▼▼▼
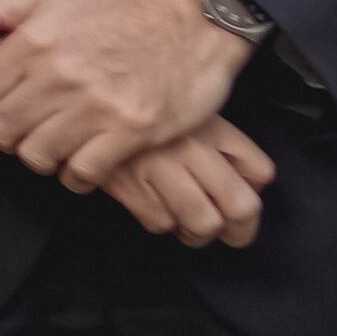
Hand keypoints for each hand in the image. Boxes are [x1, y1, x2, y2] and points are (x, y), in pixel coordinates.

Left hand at [0, 0, 249, 189]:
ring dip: (38, 157)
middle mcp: (59, 76)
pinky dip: (75, 176)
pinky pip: (83, 172)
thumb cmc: (117, 8)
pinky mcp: (131, 131)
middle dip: (3, 136)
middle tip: (20, 132)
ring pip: (37, 156)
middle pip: (0, 130)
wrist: (190, 18)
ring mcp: (95, 106)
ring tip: (50, 146)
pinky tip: (79, 163)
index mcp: (33, 42)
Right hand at [103, 117, 275, 250]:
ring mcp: (160, 169)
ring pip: (202, 224)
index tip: (243, 199)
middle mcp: (191, 148)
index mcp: (210, 126)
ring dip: (198, 232)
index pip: (260, 172)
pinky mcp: (129, 186)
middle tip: (230, 231)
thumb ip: (224, 142)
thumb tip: (253, 181)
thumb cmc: (136, 107)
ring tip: (188, 222)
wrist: (76, 103)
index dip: (256, 191)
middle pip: (240, 207)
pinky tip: (153, 203)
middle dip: (239, 230)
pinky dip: (160, 221)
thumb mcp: (188, 110)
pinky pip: (160, 223)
▲▲▲
=== Problem to solve ===
Using the records above, copy exactly the lines from the one containing "thumb ip: (224, 142)" through the last, inclusive, and nothing else.

=== Task answer ===
thumb ip: (224, 142)
thumb tip: (253, 181)
thumb cmc: (136, 107)
ring tip: (188, 222)
wrist: (76, 103)
index dip: (256, 191)
middle pip: (240, 207)
pinky tip: (153, 203)
middle dip: (239, 230)
pinky dip: (160, 221)
thumb mcp: (188, 110)
pinky pip: (160, 223)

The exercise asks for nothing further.